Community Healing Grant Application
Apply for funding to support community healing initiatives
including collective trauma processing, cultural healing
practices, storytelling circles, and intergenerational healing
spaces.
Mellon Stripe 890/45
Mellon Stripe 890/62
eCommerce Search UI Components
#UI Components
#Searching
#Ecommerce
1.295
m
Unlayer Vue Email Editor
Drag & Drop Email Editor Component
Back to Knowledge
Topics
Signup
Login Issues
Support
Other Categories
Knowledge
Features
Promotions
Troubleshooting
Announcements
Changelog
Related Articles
━━━━━━━━━━━━━━━━━━━━
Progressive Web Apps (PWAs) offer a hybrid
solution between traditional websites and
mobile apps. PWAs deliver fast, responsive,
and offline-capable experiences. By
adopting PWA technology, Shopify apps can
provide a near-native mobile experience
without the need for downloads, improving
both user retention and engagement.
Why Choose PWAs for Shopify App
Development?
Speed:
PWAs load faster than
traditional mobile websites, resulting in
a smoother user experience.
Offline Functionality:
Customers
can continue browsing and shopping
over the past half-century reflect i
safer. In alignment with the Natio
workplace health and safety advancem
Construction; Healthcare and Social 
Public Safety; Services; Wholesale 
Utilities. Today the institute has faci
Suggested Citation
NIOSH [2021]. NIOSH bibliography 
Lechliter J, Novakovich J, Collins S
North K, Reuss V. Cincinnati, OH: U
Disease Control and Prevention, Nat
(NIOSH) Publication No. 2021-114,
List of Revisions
━━━━━━━━━━━━━━━━━━━━
Exercise requirements - Using the listing, collect all lines in which the string "Stripe" is found.

Answer to the exercise -
Mellon Stripe 890/45
Mellon Stripe 890/62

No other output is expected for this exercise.